(Given information Opens)
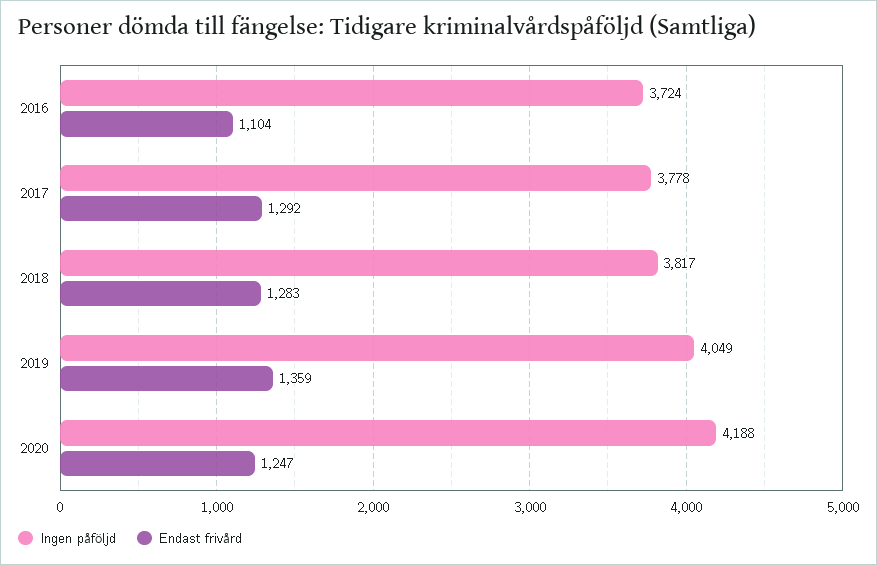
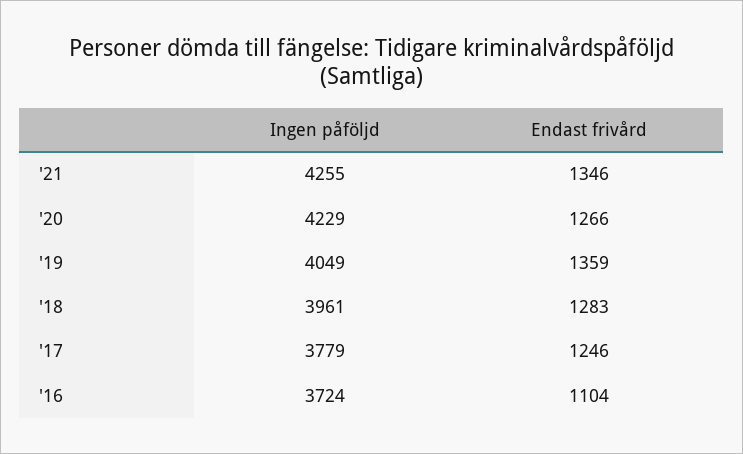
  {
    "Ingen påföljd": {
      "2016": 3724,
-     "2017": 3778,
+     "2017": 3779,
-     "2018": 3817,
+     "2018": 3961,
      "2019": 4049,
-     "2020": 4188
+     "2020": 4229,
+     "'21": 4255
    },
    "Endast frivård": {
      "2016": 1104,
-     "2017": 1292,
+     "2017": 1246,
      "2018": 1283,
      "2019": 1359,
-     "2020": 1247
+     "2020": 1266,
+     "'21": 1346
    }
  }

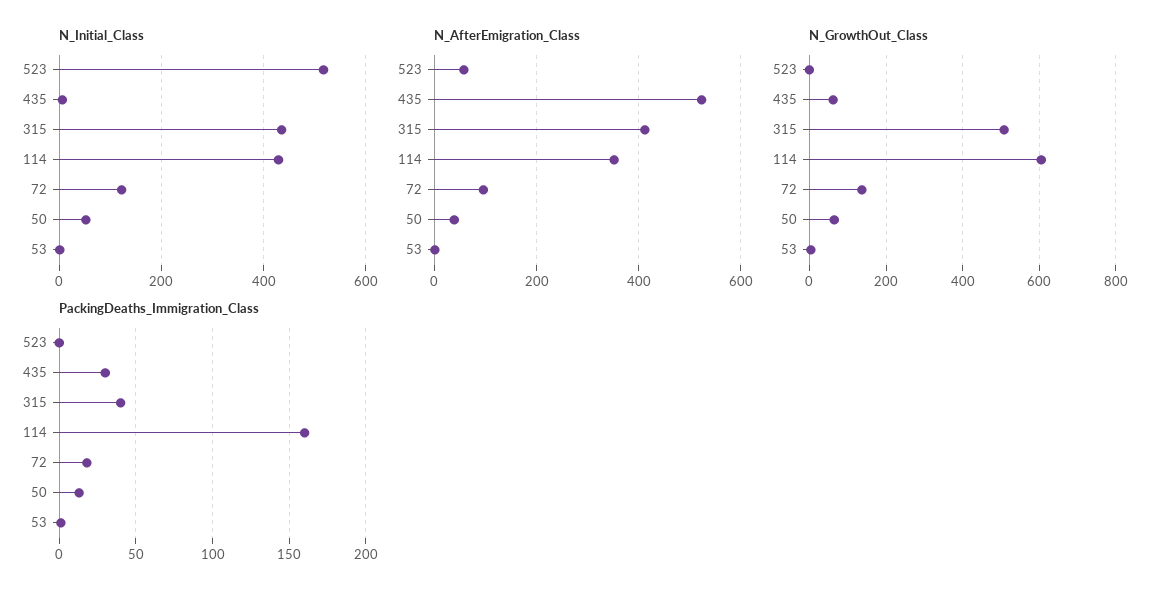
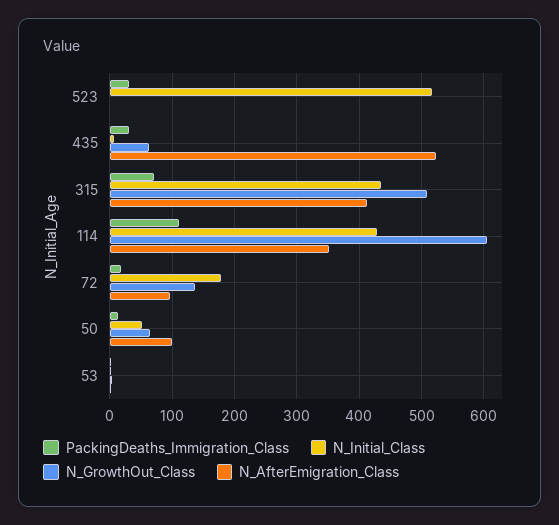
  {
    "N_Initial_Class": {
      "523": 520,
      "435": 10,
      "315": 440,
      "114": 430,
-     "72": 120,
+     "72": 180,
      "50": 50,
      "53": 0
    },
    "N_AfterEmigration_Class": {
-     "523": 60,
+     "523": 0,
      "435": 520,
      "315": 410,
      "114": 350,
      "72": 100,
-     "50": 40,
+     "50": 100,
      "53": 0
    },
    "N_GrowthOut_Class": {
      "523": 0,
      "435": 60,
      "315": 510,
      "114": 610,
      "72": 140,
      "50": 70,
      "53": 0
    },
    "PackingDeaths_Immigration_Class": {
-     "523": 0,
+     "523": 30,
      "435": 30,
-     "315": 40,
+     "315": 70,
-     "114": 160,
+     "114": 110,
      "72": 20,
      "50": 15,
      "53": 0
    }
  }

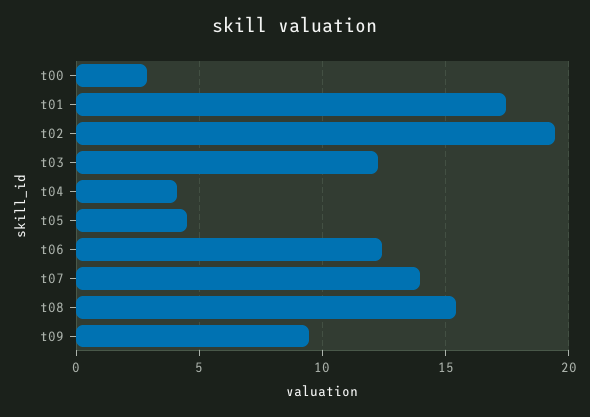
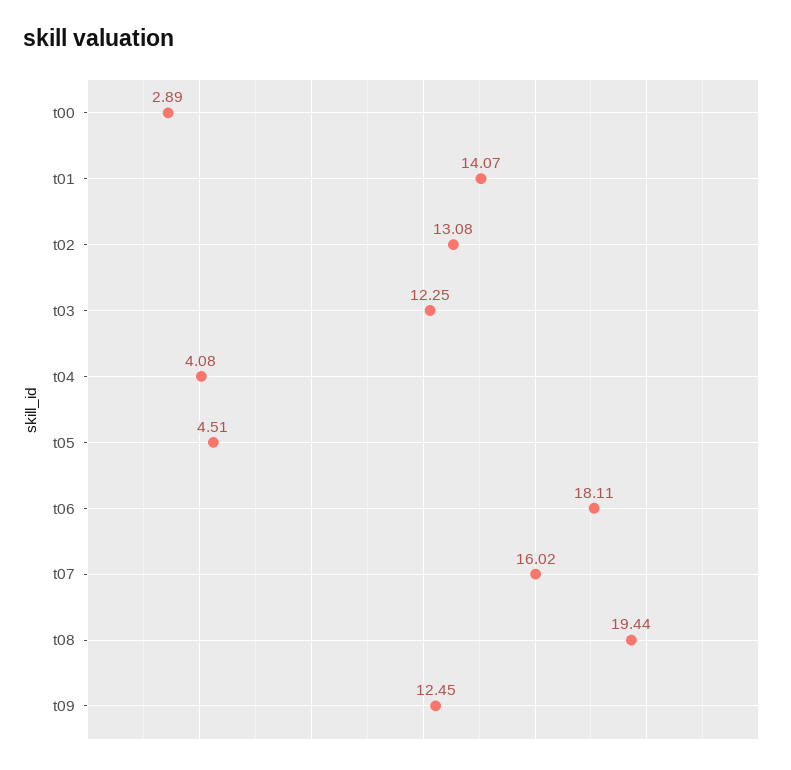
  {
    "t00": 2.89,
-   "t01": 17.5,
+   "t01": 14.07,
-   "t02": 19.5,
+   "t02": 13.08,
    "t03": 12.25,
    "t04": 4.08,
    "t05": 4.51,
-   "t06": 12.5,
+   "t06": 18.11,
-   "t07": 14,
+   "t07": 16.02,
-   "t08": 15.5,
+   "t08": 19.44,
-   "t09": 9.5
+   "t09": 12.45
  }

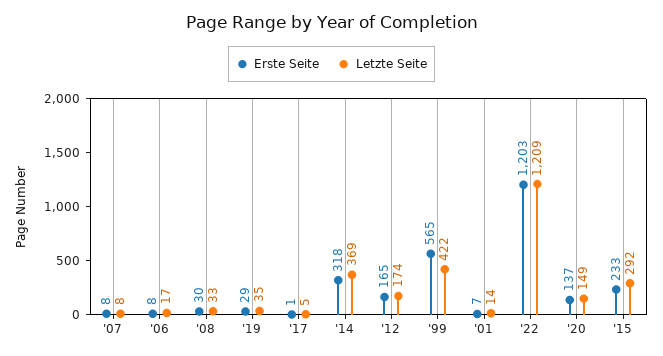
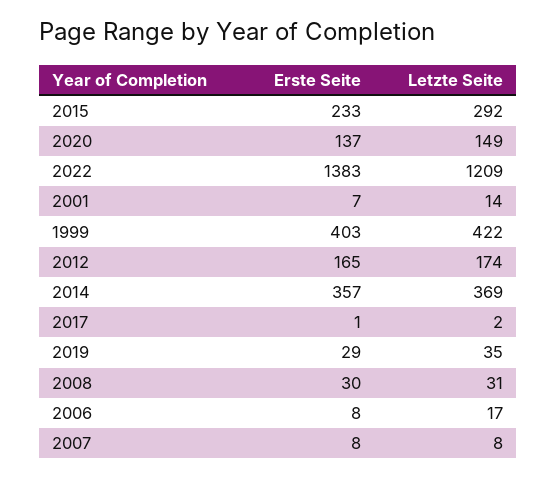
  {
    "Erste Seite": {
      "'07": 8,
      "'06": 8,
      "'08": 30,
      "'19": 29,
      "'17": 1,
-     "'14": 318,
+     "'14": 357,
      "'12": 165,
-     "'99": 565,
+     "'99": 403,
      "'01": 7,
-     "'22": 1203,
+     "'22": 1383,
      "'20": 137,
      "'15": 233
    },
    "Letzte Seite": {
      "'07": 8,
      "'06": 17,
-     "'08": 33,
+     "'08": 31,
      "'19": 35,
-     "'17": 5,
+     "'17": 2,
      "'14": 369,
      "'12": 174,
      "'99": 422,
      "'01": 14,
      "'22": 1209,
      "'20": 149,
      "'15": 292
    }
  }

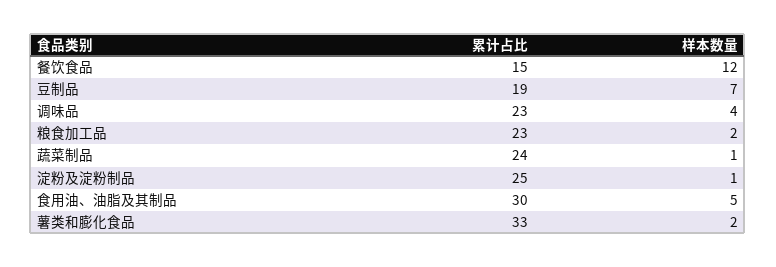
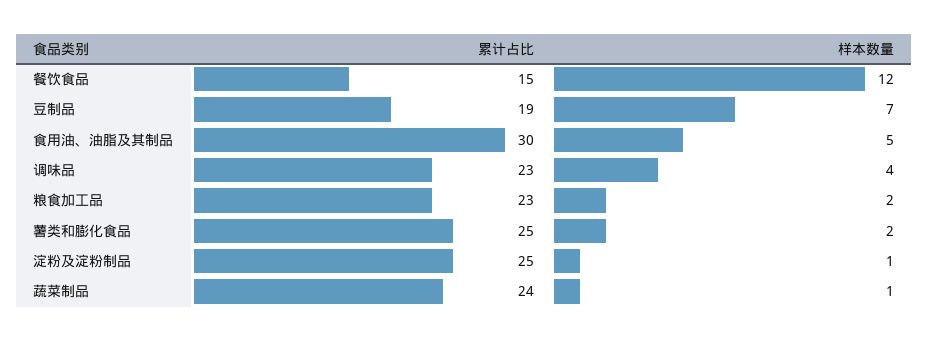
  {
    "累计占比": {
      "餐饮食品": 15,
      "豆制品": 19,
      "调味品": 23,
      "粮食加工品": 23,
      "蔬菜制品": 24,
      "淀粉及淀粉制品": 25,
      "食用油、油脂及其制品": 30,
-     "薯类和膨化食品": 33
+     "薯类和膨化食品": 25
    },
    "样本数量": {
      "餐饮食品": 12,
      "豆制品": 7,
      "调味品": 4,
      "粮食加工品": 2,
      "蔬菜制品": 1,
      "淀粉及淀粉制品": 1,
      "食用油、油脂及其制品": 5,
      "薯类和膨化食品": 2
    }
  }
(Given information Closes)
### Your goal:
All entries above must be printed again verbatim, with images excluded.

### Solution for this task:
  {
    "Ingen påföljd": {
      "2016": 3724,
-     "2017": 3778,
+     "2017": 3779,
-     "2018": 3817,
+     "2018": 3961,
      "2019": 4049,
-     "2020": 4188
+     "2020": 4229,
+     "'21": 4255
    },
    "Endast frivård": {
      "2016": 1104,
-     "2017": 1292,
+     "2017": 1246,
      "2018": 1283,
      "2019": 1359,
-     "2020": 1247
+     "2020": 1266,
+     "'21": 1346
    }
  }

  {
    "N_Initial_Class": {
      "523": 520,
      "435": 10,
      "315": 440,
      "114": 430,
-     "72": 120,
+     "72": 180,
      "50": 50,
      "53": 0
    },
    "N_AfterEmigration_Class": {
-     "523": 60,
+     "523": 0,
      "435": 520,
      "315": 410,
      "114": 350,
      "72": 100,
-     "50": 40,
+     "50": 100,
      "53": 0
    },
    "N_GrowthOut_Class": {
      "523": 0,
      "435": 60,
      "315": 510,
      "114": 610,
      "72": 140,
      "50": 70,
      "53": 0
    },
    "PackingDeaths_Immigration_Class": {
-     "523": 0,
+     "523": 30,
      "435": 30,
-     "315": 40,
+     "315": 70,
-     "114": 160,
+     "114": 110,
      "72": 20,
      "50": 15,
      "53": 0
    }
  }

  {
    "t00": 2.89,
-   "t01": 17.5,
+   "t01": 14.07,
-   "t02": 19.5,
+   "t02": 13.08,
    "t03": 12.25,
    "t04": 4.08,
    "t05": 4.51,
-   "t06": 12.5,
+   "t06": 18.11,
-   "t07": 14,
+   "t07": 16.02,
-   "t08": 15.5,
+   "t08": 19.44,
-   "t09": 9.5
+   "t09": 12.45
  }

  {
    "Erste Seite": {
      "'07": 8,
      "'06": 8,
      "'08": 30,
      "'19": 29,
      "'17": 1,
-     "'14": 318,
+     "'14": 357,
      "'12": 165,
-     "'99": 565,
+     "'99": 403,
      "'01": 7,
-     "'22": 1203,
+     "'22": 1383,
      "'20": 137,
      "'15": 233
    },
    "Letzte Seite": {
      "'07": 8,
      "'06": 17,
-     "'08": 33,
+     "'08": 31,
      "'19": 35,
-     "'17": 5,
+     "'17": 2,
      "'14": 369,
      "'12": 174,
      "'99": 422,
      "'01": 14,
      "'22": 1209,
      "'20": 149,
      "'15": 292
    }
  }

  {
    "累计占比": {
      "餐饮食品": 15,
      "豆制品": 19,
      "调味品": 23,
      "粮食加工品": 23,
      "蔬菜制品": 24,
      "淀粉及淀粉制品": 25,
      "食用油、油脂及其制品": 30,
-     "薯类和膨化食品": 33
+     "薯类和膨化食品": 25
    },
    "样本数量": {
      "餐饮食品": 12,
      "豆制品": 7,
      "调味品": 4,
      "粮食加工品": 2,
      "蔬菜制品": 1,
      "淀粉及淀粉制品": 1,
      "食用油、油脂及其制品": 5,
      "薯类和膨化食品": 2
    }
  }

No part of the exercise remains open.